Tra gli esempi più recenti che confermano tutto questo, c’è la Zigzag House ideata dal designer Dan Gayfer: una casa, immersa nelle verdeggianti strade di Thornbury, vivace sobborgo di Melbourne, in cui il marmo è senza dubbio protagonista.

il matrimonio tra marmo e parquet

Il sofisticato progetto di Gayfer si basa principalmente su un gioco di contrasti che risulta efficace ed armonioso. Infatti Zigzag House è caratterizzata da estesi pavimenti in parquet dalla texture frastagliata, che attribuiscono agli ambienti una peculiare dinamicità geometrica. Su questi si ergono diversi elementi fluidi e lisci, dall’essenza quasi eterea: si tratta delle superfici di marmo grigio Orsola, le quali compongono l’isola centrale della cucina, i battiscopa, nonché la base del piano cottura, e concretizzano un inatteso, quanto gradevole, matrimonio tra le qualità divergenti dei materiali in questione.

A sancire la felice unione fra le fredde venature del marmo e il familiare calore del parquet, la maestria di Gayfer, equilibrato nel collocare, qua e là, delle vere e proprie “pennellate” marmoree, che non annullano le legnose tonalità del pavimento, ma le elevano, completandole attraverso quella raffinatezza fondamentale nell’architettura residenziale contemporanea.

spazi coinvolgenti e su misura

Il connubio marmo-legno è stato sfruttato da Gayfer anche per creare spazi su misura che, mantenendo la cifra stilistica regolativa di tutti gli interni, risultino funzionali per le esigenze degli inquilini.
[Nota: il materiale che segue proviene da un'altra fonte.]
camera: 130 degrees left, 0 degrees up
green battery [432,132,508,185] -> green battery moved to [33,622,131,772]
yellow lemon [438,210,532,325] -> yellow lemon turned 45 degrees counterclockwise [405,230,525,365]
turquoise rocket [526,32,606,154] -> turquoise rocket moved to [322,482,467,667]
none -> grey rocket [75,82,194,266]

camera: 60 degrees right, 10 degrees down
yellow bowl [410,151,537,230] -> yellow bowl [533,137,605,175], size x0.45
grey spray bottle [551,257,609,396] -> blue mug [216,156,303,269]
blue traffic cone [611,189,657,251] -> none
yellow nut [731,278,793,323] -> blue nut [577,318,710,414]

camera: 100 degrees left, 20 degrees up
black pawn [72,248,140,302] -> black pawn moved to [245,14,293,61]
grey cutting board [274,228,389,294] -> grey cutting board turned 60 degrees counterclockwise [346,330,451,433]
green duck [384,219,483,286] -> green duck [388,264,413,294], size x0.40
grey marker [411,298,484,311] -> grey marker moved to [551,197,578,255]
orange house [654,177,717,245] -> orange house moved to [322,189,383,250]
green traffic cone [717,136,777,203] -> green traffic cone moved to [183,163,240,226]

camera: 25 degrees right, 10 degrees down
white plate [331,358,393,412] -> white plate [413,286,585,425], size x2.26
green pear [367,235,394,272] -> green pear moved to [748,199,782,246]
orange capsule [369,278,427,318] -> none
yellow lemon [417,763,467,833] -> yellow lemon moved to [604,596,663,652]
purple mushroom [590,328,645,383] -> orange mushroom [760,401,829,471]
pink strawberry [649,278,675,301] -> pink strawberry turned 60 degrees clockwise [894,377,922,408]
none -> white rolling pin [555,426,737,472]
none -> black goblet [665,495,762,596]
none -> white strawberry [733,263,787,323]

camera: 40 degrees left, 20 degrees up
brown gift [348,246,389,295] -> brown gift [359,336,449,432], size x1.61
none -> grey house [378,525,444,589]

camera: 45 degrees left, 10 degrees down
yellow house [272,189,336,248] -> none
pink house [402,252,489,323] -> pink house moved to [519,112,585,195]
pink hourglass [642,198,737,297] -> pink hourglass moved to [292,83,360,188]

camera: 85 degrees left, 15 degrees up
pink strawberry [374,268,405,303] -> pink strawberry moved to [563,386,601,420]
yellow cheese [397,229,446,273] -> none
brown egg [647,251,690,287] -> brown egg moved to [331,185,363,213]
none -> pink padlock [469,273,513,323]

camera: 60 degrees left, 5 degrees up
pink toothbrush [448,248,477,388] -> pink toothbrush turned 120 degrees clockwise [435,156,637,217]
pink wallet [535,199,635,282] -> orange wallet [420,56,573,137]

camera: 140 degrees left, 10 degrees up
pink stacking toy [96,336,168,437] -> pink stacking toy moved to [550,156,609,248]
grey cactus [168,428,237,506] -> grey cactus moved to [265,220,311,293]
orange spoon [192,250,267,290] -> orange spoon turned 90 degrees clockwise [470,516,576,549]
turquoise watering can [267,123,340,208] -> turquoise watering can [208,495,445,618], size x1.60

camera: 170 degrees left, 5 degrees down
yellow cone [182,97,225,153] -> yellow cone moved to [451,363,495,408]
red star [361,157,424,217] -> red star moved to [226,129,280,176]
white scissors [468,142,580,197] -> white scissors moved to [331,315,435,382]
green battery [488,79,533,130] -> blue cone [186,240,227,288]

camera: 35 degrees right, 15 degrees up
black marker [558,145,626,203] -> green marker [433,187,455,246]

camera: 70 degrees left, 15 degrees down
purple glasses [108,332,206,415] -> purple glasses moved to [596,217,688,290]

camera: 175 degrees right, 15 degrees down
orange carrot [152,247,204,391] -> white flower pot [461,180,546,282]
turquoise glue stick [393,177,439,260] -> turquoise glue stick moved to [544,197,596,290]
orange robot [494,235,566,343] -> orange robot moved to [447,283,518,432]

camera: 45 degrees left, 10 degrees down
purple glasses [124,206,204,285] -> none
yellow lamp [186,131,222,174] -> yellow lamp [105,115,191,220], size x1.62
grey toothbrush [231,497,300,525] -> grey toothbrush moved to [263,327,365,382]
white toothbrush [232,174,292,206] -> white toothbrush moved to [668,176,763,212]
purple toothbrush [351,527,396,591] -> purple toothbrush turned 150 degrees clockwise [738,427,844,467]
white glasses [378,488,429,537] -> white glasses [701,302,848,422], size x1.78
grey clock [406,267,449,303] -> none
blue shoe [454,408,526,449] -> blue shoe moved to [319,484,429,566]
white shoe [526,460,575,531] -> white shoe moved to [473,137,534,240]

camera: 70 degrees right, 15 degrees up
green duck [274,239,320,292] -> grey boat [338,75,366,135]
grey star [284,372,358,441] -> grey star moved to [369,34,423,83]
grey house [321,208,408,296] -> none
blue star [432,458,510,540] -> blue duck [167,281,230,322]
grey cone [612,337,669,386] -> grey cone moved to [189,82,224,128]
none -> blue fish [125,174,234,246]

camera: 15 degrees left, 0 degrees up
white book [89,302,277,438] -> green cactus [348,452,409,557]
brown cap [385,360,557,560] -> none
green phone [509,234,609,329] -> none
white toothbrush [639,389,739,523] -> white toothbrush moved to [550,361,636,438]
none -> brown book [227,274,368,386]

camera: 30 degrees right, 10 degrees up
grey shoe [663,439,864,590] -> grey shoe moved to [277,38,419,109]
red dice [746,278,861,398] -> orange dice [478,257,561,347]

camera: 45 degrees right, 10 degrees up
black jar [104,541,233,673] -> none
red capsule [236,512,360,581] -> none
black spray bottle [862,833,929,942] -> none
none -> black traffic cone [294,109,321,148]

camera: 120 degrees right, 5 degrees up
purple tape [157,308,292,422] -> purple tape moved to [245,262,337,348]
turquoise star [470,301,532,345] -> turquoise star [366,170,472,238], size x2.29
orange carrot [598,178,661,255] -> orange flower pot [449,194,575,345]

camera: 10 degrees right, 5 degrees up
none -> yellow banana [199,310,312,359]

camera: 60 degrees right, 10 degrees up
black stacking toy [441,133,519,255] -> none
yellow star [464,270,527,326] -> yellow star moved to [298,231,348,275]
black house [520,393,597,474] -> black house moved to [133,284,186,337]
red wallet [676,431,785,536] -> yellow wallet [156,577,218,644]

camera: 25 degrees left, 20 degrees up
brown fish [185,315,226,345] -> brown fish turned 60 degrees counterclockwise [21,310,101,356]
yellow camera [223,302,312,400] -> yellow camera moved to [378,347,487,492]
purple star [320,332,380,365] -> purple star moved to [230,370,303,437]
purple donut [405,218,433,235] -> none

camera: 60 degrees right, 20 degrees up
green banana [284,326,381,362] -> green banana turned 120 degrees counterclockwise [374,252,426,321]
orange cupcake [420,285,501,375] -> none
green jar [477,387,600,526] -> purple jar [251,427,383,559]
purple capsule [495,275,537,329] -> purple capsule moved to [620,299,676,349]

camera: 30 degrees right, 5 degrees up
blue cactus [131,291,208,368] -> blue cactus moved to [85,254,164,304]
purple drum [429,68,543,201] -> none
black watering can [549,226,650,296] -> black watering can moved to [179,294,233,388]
L’esempio per eccellenza è rappresentato dall’angolo bar, realizzato su uno sfondo di marmo bianco, su cui sono stati incastonati una serie di ripiani di legno. L’effetto visivo, coinvolgente ed elegante, è il medesimo che si percepisce guardando anche il resto degli interni, ma in questo caso si aggiunge anche l’aspetto della funzionalità: questo spazio presenta infatti dei contenitori personalizzati per calici, che possono essere appesi in specifiche fessure, e degli inserti nei cassetti per le bottiglie di vino, dai quali è possibile visualizzare direttamente le etichette: la totale efficienza pratica abbinata alla ricercatezza del design estetico!

l’importanza della luce come elemento di design

Infine c’è un ulteriore aspetto della Zigzag House che ha dirette implicazioni col marmo. Gayfer ha concepito gli ambienti in modo che la luce naturale potesse inondare gli interni, interagendo con ogni minimo dettaglio della casa: proprio per questo, sull’open space che raccorda cucina e soggiorno, domina un lucernario dalle dimensioni importanti (4,6×1,2 metri).

Questa particolare attenzione all’ingresso della luce non è casuale, perché valorizza il fulcro nevralgico della casa dal punto di vista stilistico, l’isola centrale della cucina, composta, in maniera preponderante, da rivestimenti di marmo. Così i raggi solari esaltano in tutto e per tutto le caratteristiche del materiale lapideo: la luce, del resto, fa brillare i colori della pietra naturale, conferisce profondità e spessore alle sue texture e trasforma radicalmente l’ambiente, rendendolo più vivo e dinamico grazie ai riflessi marmorei dal fascino unico.